Эта книга Б. Ширяева, возможно, лучшие художественные мемуары о Соловецком лагере особого назначения и его обитателях в 20-х годах прошлого века. Вероятно, вы уже читали её, и не раз. Но, дабы не «привыкнуть» к Великому празднику, вновь и вновь обращаемся мы к памятованию тех дней, когда земля Русская стала Голгофой...

Соловецкая заутреня

...А нашу-то заутреню соловецкую помните?

Ещё бы я не вспомнил её, эту единственную разрешённую на Соловках заутреню в ветхой кладбищенской церкви. Помню и то, чего не знает мой случайный собеседник.

Я работал тогда уже не на плотах, а в театре, издательстве и музее. По этой последней работе и попал в самый клубок подготовки. Владыка Илларион добился от Эйхманса разрешения на службу для всех заключённых, а не только для церковников. Уговорил начальника лагеря дать на эту ночь древние хоругви, кресты и чаши из музея, но об облачениях забыл. Идти и просить второй раз было уже невозможно.

Но мы не пали духом. В музей был срочно вызван знаменитый взломщик, наш друг Володя Бедрут. Неистощимый в своих словесных фельетонах Глубоковский отвлекал ими директора музея Ваську Иванова в дальней комнате, а в это время Бедрут оперировал с отмычками, добывая из сундуков и витрин древние драгоценные облачения, среди них – епитрахиль митрополита Филарета Колычева. Утром всё было тем же порядком возвращено на место.

Эта заутреня неповторима. Десятки епископов возглавляли крестный ход. Невиданными цветами Святой ночи горели древние светильники, и в их сиянии блистали стяги с ликом Спасителя и Пречистой Его Матери.

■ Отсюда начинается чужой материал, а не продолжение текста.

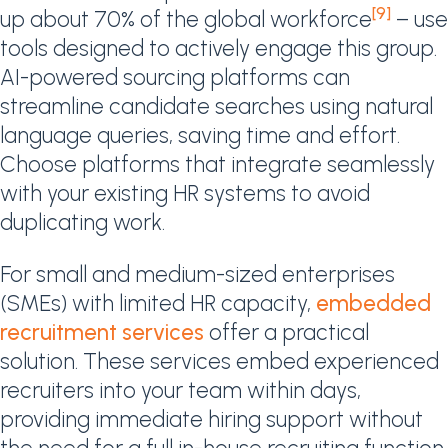
[9]
up about 70% of the global workforce
– use
tools designed to actively engage this group.
AI-powered sourcing platforms can
streamline candidate searches using natural
language queries, saving time and effort.
Choose platforms that integrate seamlessly
with your existing HR systems to avoid
duplicating work.
For small and medium-sized enterprises
(SMEs) with limited HR capacity,
embedded
recruitment services
offer a practical
solution. These services embed experienced
recruiters into your team within days,
providing immediate hiring support without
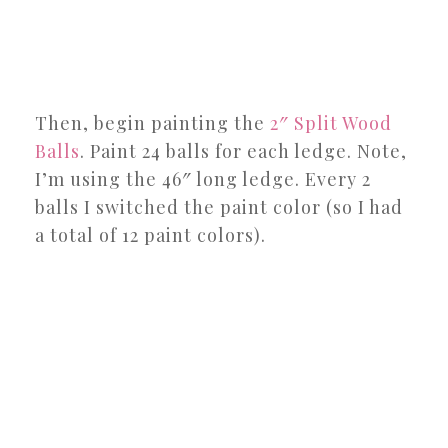
Then, begin painting the
2″ Split Wood
Balls
. Paint 24 balls for each ledge. Note,
I’m using the 46″ long ledge. Every 2
balls I switched the paint color (so I had
a total of 12 paint colors).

Благовеста не было: последний колокол, уцелевший от разорения монастыря в 1921 г., был снят в 1923 году. Но задолго до полуночи вдоль сложенной из непомерных валунов кремлёвской стены, мимо суровых заснеженных башен потянулись к ветхой кладбищенской церкви нескончаемые вереницы серых теней. Попасть в самую церковь удалось немногим. Она не смогла вместить даже духовенство. Ведь его томилось тогда в заключении свыше 500 человек. Всё кладбище было покрыто людьми, и часть молящихся стояла уже в соснах, почти вплотную к подступившему бору.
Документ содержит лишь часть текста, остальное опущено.